ESTRATTO DEL TESTO:
Abbiamo 2 Smart Working, ma solo uno serve al futuro della tua organizzazione
Ebbene si. Abbiamo (purtroppo) due Smart Working. Uno — lo Smart Working, quello vero, originale, completo, internazionale. L’altro quello interpretato, compreso parzialmente, italiano. Il primo si connota per l’inclusione di tutte le variabili che caratterizzano un’organizzazione (persone, tecnologie e spazi) all’interno di un percorso che vede la stessa evolversi facendo leva su concetti quali la responsabilizzazione della attività e la fiducia nei rapporti di lavoro (puoi approfondire in questo articolo se vuoi comprendere cos’è lo Smart Working veramente). Il secondo, più conservativo, si concentra su concetti legati alla mobilità del lavoro e — in parte — al benessere del lavoratore, “ingabbiati” in una normativa che rappresenta per molti — ahimè — la principale fonte esplicativa. In altri termini, se oggi vuoi capire lo Smart Working, fai riferimento solo a una normativa che — in quanto tale — tende a normare, controllare, regolare qualcosa che oggettivamente è impossibile fare: l’evoluzione delle organizzazioni.
Così lo Smart Working viene associato al “lavoro da casa” o al “lavoro in mobilità 1 o 2 volte a settimana”. Spopola il “copia e incolla” di improbabili e superficiali articoli in cui oggi in Italia tutti sono “smart workers” e tutti applicano lo Smart Working. Per piacere… Per capire a fondo cos’è lo Smart Working, forse dobbiamo prima capire perché ha senso lo Smart Working.
Per comprendere il contesto in cui si muove lo Smart Working prendo spunto da Frederic Laloux e dal suo libro “Reinventare le organizzazioni.” (se sei interessato a questi temi devi comprarlo assolutamente, ma ora!) che recita in copertina “Come creare organizzazioni ispirate al prossimo stadio della consapevolezza umana”. Con questa premessa puoi inquadrare facilmente l’obiettivo e lo spirito del suo libro.
Laloux ci racconta come le moderne organizzazioni hanno portato progressi sensazionali all’umanità in meno di due secoli, ma molti hanno la sensazione che il nostro attuale modo di gestire le organizzazioni sia stato portato a un punto di rottura. Attraverso la descrizione di diversi stadi evolutivi di un’organizzazione, l’autore illustra vari paradigmi che hanno caratterizzato le aziende nel tempo associandoli a differenti colori. Dal paradigma rosso a quello teal. Vediamoli.
Il Paradigma Rosso. Nelle organizzazioni rosse il potere viene continuamente esercitato nelle relazioni interpersonali, spesso con la forza, per garantire stabilità nel tempo. Basandosi esclusivamente su legami familiari, le organizzazioni incontrano non poche difficoltà nel crescere a causa anche dell’incapacità di gestire le risorse e nella pianificazione. Le organizzazioni sono apparse inizialmente sotto forma di eserciti di conquista e oggi si possono trovare ancora nelle bande di quartiere e nelle mafie.

COMPITO ASSEGNATO A: Trascrivi dal testo sullo Smart Working tutto ciò che va da "Per comprendere il" fino a "del suo libro.".

ELENCO FORNITO:
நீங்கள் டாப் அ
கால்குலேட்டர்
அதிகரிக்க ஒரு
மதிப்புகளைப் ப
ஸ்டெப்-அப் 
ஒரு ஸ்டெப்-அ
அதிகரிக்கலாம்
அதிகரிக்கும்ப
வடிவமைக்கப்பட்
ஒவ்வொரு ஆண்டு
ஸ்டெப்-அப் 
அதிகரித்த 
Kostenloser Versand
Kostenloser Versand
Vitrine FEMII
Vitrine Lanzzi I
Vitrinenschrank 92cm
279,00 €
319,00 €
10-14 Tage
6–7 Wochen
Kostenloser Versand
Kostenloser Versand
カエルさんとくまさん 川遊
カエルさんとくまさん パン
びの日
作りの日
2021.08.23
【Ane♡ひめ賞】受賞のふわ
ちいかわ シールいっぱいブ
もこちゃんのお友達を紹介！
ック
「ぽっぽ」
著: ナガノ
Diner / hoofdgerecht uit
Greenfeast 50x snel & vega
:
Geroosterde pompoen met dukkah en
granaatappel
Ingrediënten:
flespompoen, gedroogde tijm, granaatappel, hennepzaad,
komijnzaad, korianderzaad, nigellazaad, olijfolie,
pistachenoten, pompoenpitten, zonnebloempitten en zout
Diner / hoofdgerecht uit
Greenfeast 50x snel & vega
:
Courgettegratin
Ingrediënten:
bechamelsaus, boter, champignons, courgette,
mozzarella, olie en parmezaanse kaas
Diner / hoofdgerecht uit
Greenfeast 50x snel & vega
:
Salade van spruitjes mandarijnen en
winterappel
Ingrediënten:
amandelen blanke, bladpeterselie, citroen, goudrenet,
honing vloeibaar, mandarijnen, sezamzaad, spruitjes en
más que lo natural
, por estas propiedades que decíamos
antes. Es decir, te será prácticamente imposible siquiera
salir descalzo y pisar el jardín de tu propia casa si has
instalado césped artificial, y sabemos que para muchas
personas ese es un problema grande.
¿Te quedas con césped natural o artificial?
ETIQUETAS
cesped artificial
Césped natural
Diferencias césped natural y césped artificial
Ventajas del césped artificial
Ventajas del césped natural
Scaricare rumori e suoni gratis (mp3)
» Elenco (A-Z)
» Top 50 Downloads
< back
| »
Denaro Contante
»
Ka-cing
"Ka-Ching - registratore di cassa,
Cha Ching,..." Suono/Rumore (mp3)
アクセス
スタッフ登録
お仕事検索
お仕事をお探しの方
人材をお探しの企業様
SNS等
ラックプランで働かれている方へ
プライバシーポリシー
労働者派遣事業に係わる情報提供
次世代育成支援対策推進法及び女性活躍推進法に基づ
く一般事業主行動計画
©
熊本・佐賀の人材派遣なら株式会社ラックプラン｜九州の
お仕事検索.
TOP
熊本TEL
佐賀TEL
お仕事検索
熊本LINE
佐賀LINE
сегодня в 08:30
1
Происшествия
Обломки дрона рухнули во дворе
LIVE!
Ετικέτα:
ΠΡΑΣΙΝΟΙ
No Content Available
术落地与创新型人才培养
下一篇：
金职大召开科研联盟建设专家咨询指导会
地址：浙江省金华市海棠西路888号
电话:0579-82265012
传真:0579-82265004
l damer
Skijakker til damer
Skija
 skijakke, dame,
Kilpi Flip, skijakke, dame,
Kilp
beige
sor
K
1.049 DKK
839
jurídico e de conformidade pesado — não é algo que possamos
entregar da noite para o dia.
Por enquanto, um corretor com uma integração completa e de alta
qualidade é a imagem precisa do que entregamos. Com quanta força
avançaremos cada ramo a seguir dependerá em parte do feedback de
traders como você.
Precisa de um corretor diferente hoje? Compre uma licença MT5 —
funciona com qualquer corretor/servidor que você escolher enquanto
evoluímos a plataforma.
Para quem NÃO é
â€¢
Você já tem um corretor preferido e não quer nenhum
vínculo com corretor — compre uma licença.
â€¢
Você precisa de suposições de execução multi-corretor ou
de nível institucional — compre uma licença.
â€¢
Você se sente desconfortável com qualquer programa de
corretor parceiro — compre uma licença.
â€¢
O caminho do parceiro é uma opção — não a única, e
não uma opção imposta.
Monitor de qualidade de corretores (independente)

COMPITO ASSEGNATO B: Estrai dall'elenco, senza alcuna modifica, tutto ciò che va dalla prima riga fino alla riga che contiene "电话:0579-82265012", entrambe comprese.

RISPOSTA SCRITTA A:
Per comprendere il contesto in cui si muove lo Smart Working prendo spunto da Frederic Laloux e dal suo libro “Reinventare le organizzazioni.” (se sei interessato a questi temi devi comprarlo assolutamente, ma ora!) che recita in copertina “Come creare organizzazioni ispirate al prossimo stadio della consapevolezza umana”. Con questa premessa puoi inquadrare facilmente l’obiettivo e lo spirito del suo libro.

RISPOSTA SCRITTA B:
நீங்கள் டாப் அ
கால்குலேட்டர்
அதிகரிக்க ஒரு
மதிப்புகளைப் ப
ஸ்டெப்-அப் 
ஒரு ஸ்டெப்-அ
அதிகரிக்கலாம்
அதிகரிக்கும்ப
வடிவமைக்கப்பட்
ஒவ்வொரு ஆண்டு
ஸ்டெப்-அப் 
அதிகரித்த 
Kostenloser Versand
Kostenloser Versand
Vitrine FEMII
Vitrine Lanzzi I
Vitrinenschrank 92cm
279,00 €
319,00 €
10-14 Tage
6–7 Wochen
Kostenloser Versand
Kostenloser Versand
カエルさんとくまさん 川遊
カエルさんとくまさん パン
びの日
作りの日
2021.08.23
【Ane♡ひめ賞】受賞のふわ
ちいかわ シールいっぱいブ
もこちゃんのお友達を紹介！
ック
「ぽっぽ」
著: ナガノ
Diner / hoofdgerecht uit
Greenfeast 50x snel & vega
:
Geroosterde pompoen met dukkah en
granaatappel
Ingrediënten:
flespompoen, gedroogde tijm, granaatappel, hennepzaad,
komijnzaad, korianderzaad, nigellazaad, olijfolie,
pistachenoten, pompoenpitten, zonnebloempitten en zout
Diner / hoofdgerecht uit
Greenfeast 50x snel & vega
:
Courgettegratin
Ingrediënten:
bechamelsaus, boter, champignons, courgette,
mozzarella, olie en parmezaanse kaas
Diner / hoofdgerecht uit
Greenfeast 50x snel & vega
:
Salade van spruitjes mandarijnen en
winterappel
Ingrediënten:
amandelen blanke, bladpeterselie, citroen, goudrenet,
honing vloeibaar, mandarijnen, sezamzaad, spruitjes en
más que lo natural
, por estas propiedades que decíamos
antes. Es decir, te será prácticamente imposible siquiera
salir descalzo y pisar el jardín de tu propia casa si has
instalado césped artificial, y sabemos que para muchas
personas ese es un problema grande.
¿Te quedas con césped natural o artificial?
ETIQUETAS
cesped artificial
Césped natural
Diferencias césped natural y césped artificial
Ventajas del césped artificial
Ventajas del césped natural
Scaricare rumori e suoni gratis (mp3)
» Elenco (A-Z)
» Top 50 Downloads
< back
| »
Denaro Contante
»
Ka-cing
"Ka-Ching - registratore di cassa,
Cha Ching,..." Suono/Rumore (mp3)
アクセス
スタッフ登録
お仕事検索
お仕事をお探しの方
人材をお探しの企業様
SNS等
ラックプランで働かれている方へ
プライバシーポリシー
労働者派遣事業に係わる情報提供
次世代育成支援対策推進法及び女性活躍推進法に基づ
く一般事業主行動計画
©
熊本・佐賀の人材派遣なら株式会社ラックプラン｜九州の
お仕事検索.
TOP
熊本TEL
佐賀TEL
お仕事検索
熊本LINE
佐賀LINE
сегодня в 08:30
1
Происшествия
Обломки дрона рухнули во дворе
LIVE!
Ετικέτα:
ΠΡΑΣΙΝΟΙ
No Content Available
术落地与创新型人才培养
下一篇：
金职大召开科研联盟建设专家咨询指导会
地址：浙江省金华市海棠西路888号
电话:0579-82265012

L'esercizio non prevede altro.